Curaleaf (CURLF) announced on Dec. 2 that it has entered into an agreement with The Cannabist Company (CBSTF) to acquire a cultivation site and five dispensaries in Virginia on the same day that the state legislature released new details about the proposed rules to govern Virginia’s impending adult-use market.
The tentative transaction agreement includes a 15 business day go-shop period which ends on Dec. 22. During that time, The Cannabist Company could accept a better offer if it comes along, but if that happens or the transaction is rejected by The Cannabist Company’s debt holder, then Curaleaf would be entitled to a $3.3 million break-up fee with up to $350,000 in additional expense fees.
The entire transaction is expected to cost Curaleaf $110 million, according to The Cannabist Company’s own announcement of the deal. The Cannabist Company’s Board of Directors recently formed a special committee to review “strategic alternatives” to the company’s ongoing financial problems.
The Cannabist Company recently reported it lost $14.2 million on $79.9 million in revenue during the third quarter of the year, which ended on Sept. 30. The company made $114.8 million in revenue during the same quarter in 2024. So far, the company lost a total of $124.3 million in 2025. The company also only has about $17 million in available cash.

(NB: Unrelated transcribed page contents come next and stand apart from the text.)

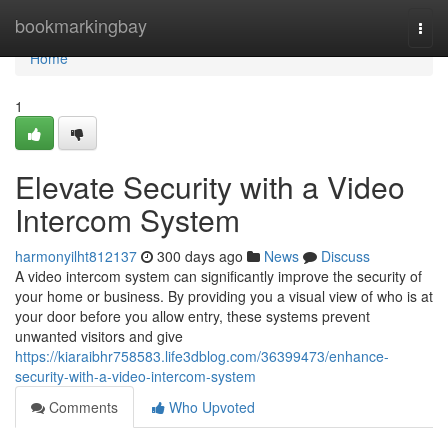
Home
bookmarkingbay
Togg
navi
Home
1
Elevate Security with a Video
Intercom System
harmonyilht812137
300 days ago
News
Discuss
A video intercom system can significantly improve the security of
your home or business. By providing you a visual view of who is at
your door before you allow entry, these systems prevent
unwanted visitors and give
https://kiaraibhr758583.life3dblog.com/36399473/enhance-
security-with-a-video-intercom-system
Comments
Who Upvoted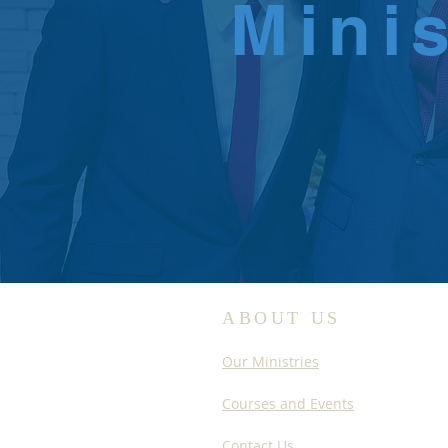
Mini
ABOUT US
Our Ministries
Courses and Events
Contact Us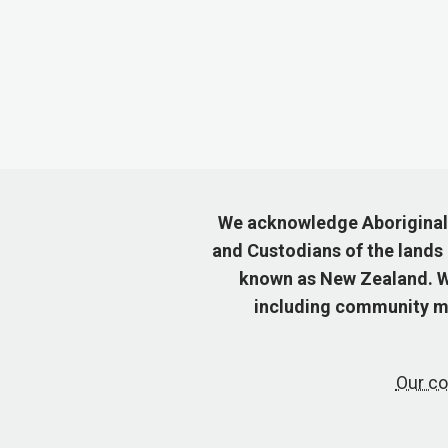
We acknowledge Aboriginal a
and Custodians of the lands
known as New Zealand. We
including community me
Our co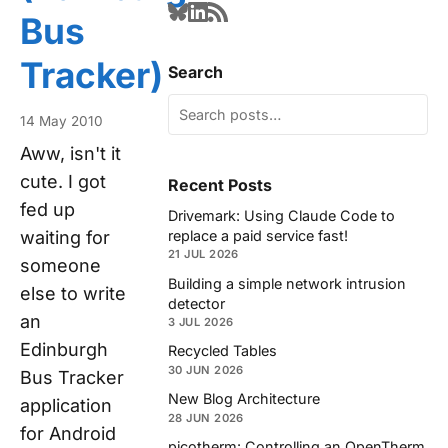
Bus
Tracker)
Search
14 May 2010
Aww, isn't it
cute. I got
Recent Posts
fed up
Drivemark: Using Claude Code to
waiting for
replace a paid service fast!
21 JUL 2026
someone
Building a simple network intrusion
else to write
detector
an
3 JUL 2026
Edinburgh
Recycled Tables
30 JUN 2026
Bus Tracker
New Blog Architecture
application
28 JUN 2026
for Android
picotherm: Controlling an OpenTherm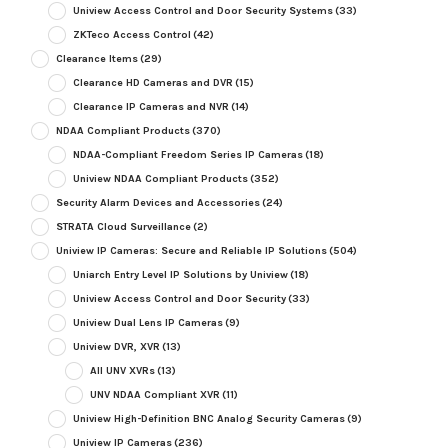
Uniview Access Control and Door Security Systems
(33)
ZKTeco Access Control
(42)
Clearance Items
(29)
Clearance HD Cameras and DVR
(15)
Clearance IP Cameras and NVR
(14)
NDAA Compliant Products
(370)
NDAA-Compliant Freedom Series IP Cameras
(18)
Uniview NDAA Compliant Products
(352)
Security Alarm Devices and Accessories
(24)
STRATA Cloud Surveillance
(2)
Uniview IP Cameras: Secure and Reliable IP Solutions
(504)
Uniarch Entry Level IP Solutions by Uniview
(18)
Uniview Access Control and Door Security
(33)
Uniview Dual Lens IP Cameras
(9)
Uniview DVR, XVR
(13)
All UNV XVRs
(13)
UNV NDAA Compliant XVR
(11)
Uniview High-Definition BNC Analog Security Cameras
(9)
Uniview IP Cameras
(236)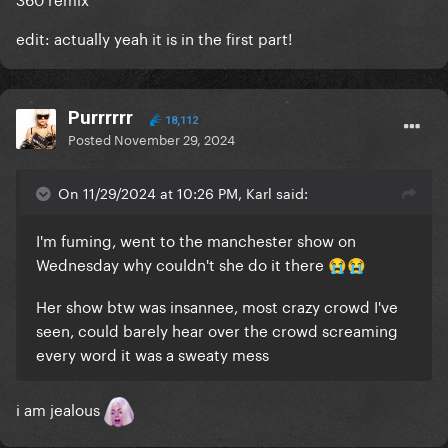
edit: actually yeah it is in the first part!
Purrrrrr
18,112
Posted
November 29, 2024
On 11/29/2024 at 10:26 PM, Karl said:
I'm fuming, went to the manchester show on
Wednesday why couldn't she do it there
😭
😭
Her show btw was insannee, most crazy crowd I've
seen, could barely hear over the crowd screaming
every word it was a sweaty mess
i am jealous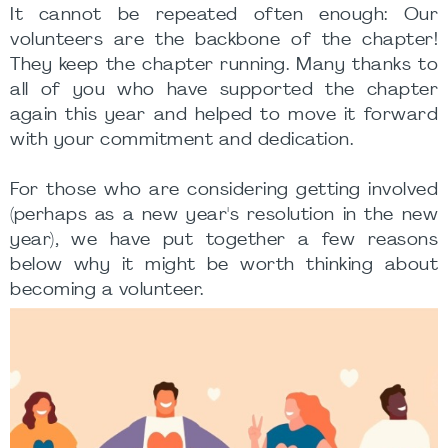
It cannot be repeated often enough: Our
volunteers are the backbone of the chapter!
They keep the chapter running. Many thanks to
all of you who have supported the chapter
again this year and helped to move it forward
with your commitment and dedication.
For those who are considering getting involved
(perhaps as a new year's resolution in the new
year), we have put together a few reasons
below why it might be worth thinking about
becoming a volunteer.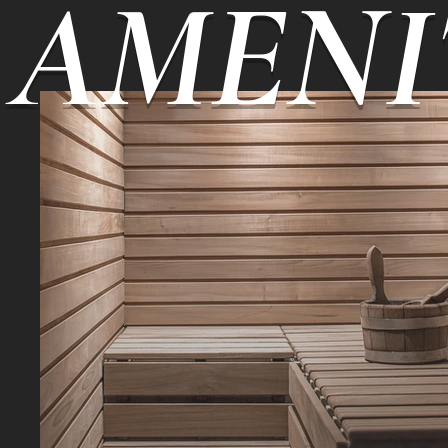
AMENI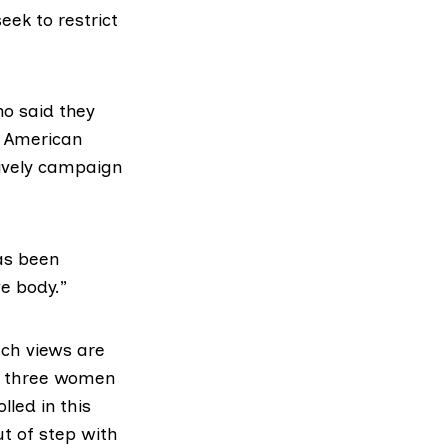
eek to restrict
ho said they
n American
tively campaign
as been
ve body.”
uch views are
in three women
lled in this
t of step with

Curaleaf expects the deal, which includes the rights to open a sixth dispensary, will close by the end of 2026.
The move reflects a continued retraction of Cannabist’s national footprint while reaffirming MSO dominance of Virginia’s medical cannabis market. The deal would increase Curaleaf’s reach to 24 states, while The Cannabist Company would shrink to 11 states.
Virginia may launch adult-use market in 2026
The sale could prove to be strategic timing for Curaleaf as Virginia moves closer to launching an adult-use cannabis market with the election of Democrat Gov. Abigail Spanberger.

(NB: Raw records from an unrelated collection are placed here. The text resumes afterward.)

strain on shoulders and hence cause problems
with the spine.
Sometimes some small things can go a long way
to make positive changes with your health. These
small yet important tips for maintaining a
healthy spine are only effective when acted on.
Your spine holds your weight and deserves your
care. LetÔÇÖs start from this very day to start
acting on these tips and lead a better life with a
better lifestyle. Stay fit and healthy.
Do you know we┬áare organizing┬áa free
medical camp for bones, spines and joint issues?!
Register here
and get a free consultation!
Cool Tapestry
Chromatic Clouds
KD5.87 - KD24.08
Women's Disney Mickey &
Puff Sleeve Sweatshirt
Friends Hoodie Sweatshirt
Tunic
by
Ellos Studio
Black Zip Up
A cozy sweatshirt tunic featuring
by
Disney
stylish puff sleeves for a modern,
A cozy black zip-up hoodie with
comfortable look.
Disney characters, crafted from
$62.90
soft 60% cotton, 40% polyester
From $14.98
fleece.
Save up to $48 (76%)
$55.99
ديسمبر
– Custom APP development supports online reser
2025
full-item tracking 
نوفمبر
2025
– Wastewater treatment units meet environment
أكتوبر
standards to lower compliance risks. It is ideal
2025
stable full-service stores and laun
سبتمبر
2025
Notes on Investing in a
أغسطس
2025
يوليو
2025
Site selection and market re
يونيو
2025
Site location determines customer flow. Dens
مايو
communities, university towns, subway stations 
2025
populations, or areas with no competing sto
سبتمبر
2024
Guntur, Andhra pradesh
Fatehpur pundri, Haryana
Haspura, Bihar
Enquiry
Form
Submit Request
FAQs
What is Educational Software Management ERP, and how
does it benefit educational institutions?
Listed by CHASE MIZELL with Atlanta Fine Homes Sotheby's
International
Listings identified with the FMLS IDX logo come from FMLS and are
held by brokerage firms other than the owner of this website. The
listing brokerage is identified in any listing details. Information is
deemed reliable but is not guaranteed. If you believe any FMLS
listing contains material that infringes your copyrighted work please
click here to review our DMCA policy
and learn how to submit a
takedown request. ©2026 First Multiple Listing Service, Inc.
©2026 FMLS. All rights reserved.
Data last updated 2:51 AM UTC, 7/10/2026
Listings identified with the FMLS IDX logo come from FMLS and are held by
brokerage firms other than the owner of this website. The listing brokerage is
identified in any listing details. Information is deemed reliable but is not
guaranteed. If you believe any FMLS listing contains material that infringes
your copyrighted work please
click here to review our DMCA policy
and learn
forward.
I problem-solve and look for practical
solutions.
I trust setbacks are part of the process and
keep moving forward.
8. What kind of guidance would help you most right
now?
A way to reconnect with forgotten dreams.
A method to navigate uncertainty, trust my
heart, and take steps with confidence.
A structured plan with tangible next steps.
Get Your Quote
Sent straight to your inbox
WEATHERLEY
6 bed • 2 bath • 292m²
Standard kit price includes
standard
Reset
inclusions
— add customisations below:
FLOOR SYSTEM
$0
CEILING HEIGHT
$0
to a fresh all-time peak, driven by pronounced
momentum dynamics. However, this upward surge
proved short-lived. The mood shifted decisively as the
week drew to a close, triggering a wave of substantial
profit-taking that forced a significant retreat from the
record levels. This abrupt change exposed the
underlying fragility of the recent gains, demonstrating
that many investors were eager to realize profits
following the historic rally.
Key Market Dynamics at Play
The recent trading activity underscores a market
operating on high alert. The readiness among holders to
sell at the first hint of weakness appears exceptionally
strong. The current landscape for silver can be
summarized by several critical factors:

The Virginia legislature’s Joint Commission to Oversee the Transition of the Commonwealth into a Cannabis Retail Market released proposed regulations for that market on Dec. 2. Existing medical operators will be able to convert to adult-use licenses.
“Our goal has been to listen. I think we have,” said State Delegate Paul Krizek during the commission’s Dec. 2 meeting. “This bill hopefully has a little for everybody. It builds a new market that supports hundreds of small businesses and strengthens Virginia agriculture, reduces the racial disparities created by the prohibition of marijuana, and most importantly protects public safety and health.”

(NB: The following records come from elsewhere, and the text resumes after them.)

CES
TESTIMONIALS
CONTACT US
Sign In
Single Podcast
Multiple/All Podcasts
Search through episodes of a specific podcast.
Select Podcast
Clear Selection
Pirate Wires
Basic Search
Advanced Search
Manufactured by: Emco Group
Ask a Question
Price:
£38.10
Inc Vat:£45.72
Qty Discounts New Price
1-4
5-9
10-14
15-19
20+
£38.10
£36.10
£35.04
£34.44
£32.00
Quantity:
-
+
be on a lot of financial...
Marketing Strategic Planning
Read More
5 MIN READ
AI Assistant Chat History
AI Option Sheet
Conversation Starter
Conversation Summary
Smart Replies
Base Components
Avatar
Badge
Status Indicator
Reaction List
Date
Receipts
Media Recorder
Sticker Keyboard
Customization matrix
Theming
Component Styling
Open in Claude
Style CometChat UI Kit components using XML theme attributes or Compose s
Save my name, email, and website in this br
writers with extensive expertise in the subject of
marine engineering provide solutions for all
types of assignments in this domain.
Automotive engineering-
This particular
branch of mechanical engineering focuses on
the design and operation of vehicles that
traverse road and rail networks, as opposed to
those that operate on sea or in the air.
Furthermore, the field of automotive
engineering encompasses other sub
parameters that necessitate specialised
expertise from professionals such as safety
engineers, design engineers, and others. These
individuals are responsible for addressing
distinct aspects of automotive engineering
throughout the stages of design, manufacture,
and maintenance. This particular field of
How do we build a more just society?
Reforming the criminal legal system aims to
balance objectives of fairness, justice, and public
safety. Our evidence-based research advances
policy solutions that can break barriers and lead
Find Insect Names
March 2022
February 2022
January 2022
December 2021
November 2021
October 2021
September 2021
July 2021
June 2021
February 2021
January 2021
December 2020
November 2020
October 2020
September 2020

Krizek, who serves as the commission’s chair, said that he expects legalization to generate more than $400 million in projected revenue over the market’s first five years.
“We’ll be using the revenue to support youth-focused prevention and education efforts,” he said. “Taxes are going to go into the business loan fund and the cannabis equity reinvestment fund, which also will invest in community programs and youth services.”
The new regulations would change the status of “microbusiness” licenses to “impact licensee.” This new status is reserved for applicants who have a prior cannabis-related conviction or have resided in an economically disadvantaged district based on U.S. census tract data.
Microbusinesses would be allowed to grow 3,500 square feet of indoor canopy or 10,000 square feet outdoors.
Virginia’s Cannabis Control Agency would begin accepting applications for new licenses on July 1, 2026. The state would prioritize approving microbusinesses, with 100 new licenses expected by Sept. 1, 2026.
The rules would allow for up to five licensed industrial hemp processors to convert to legal cannabis. Municipalities will not be able to opt out of allowing cannabis businesses.
MSOs control state’s medical cannabis market
Virginia has had a medical cannabis market since 2020. The state’s legislature legalized adult-use cannabis in 2021, but the law required further work to craft regulations to govern an adult-use market, which Republican Gov. Glenn Youngkin repeatedly vetoed. Youngkin assumed office in early 2022, but the state’s four-year term limit led to an open election in which Spanberger won. She has repeatedly said she would sign legislation to launch adult-use retail sales.
Curaleaf will take over operations in the south-central portion of the state, while Verano Holdings (VRNO) controls the eastern region. Ayr Wellness (AYRWF) will operate in the northwestern region, though the company has yet to open its first dispensary in the state.
Jushi Holding’s (JUSHF) Dalitso LLC operates six dispensaries under the Beyond/Hello brand in northern Virginia, and Green Thumb Industries operates six dispensaries in the southwestern portion of the state.
Cannabist previously held licenses to operate in two of the state’s five medical regions. The company sold one of those stakes, along with a cultivation site and six dispensaries, to Verano in mid-2024.
At the time, the deal involved a sale of Virginia and Arizona properties and was presented as part of a larger plan by The Cannabist Company to continually divest months after a proposed merger with Cresco Labs (CRLBF) fell through.